[Saved data entries]
######
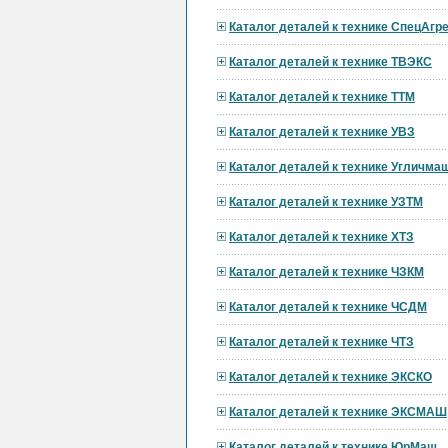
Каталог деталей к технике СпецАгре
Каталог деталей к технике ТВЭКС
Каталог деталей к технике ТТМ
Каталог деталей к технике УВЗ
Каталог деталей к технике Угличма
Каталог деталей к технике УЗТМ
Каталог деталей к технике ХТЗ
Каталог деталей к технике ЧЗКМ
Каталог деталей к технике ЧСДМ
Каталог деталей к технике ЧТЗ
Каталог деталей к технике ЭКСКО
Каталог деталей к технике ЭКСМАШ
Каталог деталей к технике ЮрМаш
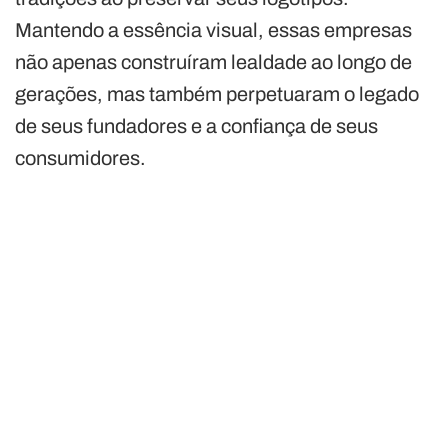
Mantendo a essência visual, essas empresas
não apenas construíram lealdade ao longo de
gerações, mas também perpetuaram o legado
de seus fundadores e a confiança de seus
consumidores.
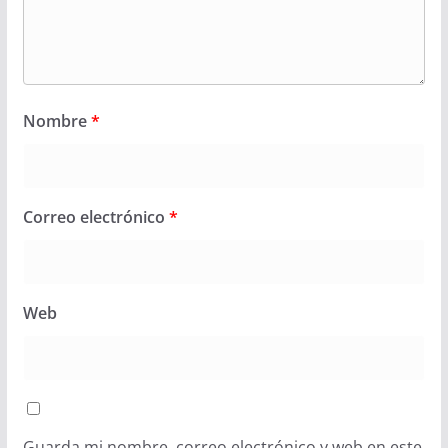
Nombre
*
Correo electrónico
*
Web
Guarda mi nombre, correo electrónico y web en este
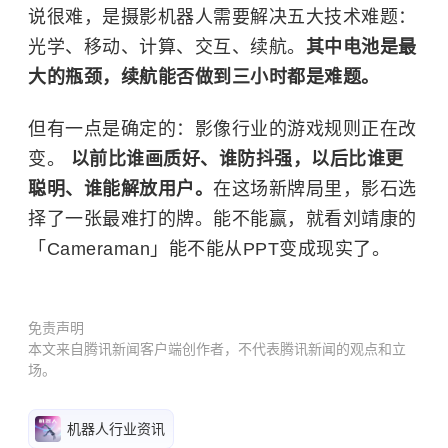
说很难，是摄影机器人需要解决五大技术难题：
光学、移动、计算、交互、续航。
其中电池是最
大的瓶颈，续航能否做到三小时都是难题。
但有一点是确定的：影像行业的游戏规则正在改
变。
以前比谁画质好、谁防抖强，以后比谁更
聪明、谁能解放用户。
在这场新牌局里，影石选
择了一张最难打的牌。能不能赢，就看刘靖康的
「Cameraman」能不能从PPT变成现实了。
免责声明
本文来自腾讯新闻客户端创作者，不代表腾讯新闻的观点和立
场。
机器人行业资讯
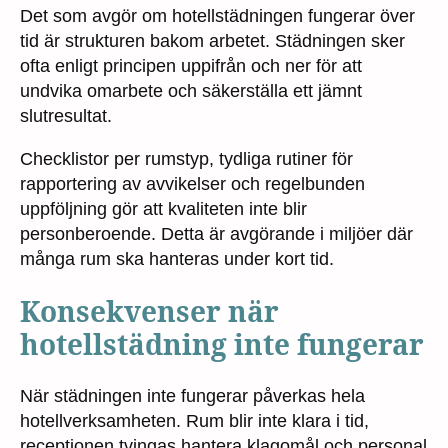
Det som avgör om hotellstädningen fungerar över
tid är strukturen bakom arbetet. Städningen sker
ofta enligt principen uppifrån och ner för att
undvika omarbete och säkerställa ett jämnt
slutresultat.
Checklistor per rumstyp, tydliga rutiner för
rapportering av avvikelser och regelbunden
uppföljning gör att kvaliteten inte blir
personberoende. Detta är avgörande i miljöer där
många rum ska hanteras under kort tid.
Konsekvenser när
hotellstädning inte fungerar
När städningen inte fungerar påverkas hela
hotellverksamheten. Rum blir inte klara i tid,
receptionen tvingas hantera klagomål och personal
######
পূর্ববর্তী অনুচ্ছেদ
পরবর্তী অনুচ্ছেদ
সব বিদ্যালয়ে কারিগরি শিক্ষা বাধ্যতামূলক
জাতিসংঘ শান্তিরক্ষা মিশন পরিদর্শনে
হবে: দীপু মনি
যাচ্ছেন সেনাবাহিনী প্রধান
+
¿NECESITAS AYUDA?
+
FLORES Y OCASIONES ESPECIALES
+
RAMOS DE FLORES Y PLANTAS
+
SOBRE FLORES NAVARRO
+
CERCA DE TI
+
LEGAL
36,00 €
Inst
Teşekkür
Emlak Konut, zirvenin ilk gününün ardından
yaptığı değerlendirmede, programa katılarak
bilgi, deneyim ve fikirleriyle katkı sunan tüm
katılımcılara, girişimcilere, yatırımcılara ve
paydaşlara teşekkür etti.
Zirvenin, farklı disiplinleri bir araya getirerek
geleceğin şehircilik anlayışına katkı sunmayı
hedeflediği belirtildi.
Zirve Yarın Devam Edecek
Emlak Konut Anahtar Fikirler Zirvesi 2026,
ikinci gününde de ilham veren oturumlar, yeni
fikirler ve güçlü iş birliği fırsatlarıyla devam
######
EXERCISE DIRECTIONS: Write the lines from the one containing "Каталог деталей к технике СпецАгре" through the one containing "Каталог деталей к технике ЧЗКМ", both included, as a JSON list of strings with one string per line and no blank lines.

WORKED SOLUTION:
[
  "Каталог деталей к технике СпецАгре",
  "Каталог деталей к технике ТВЭКС",
  "Каталог деталей к технике ТТМ",
  "Каталог деталей к технике УВЗ",
  "Каталог деталей к технике Угличма",
  "Каталог деталей к технике УЗТМ",
  "Каталог деталей к технике ХТЗ",
  "Каталог деталей к технике ЧЗКМ"
]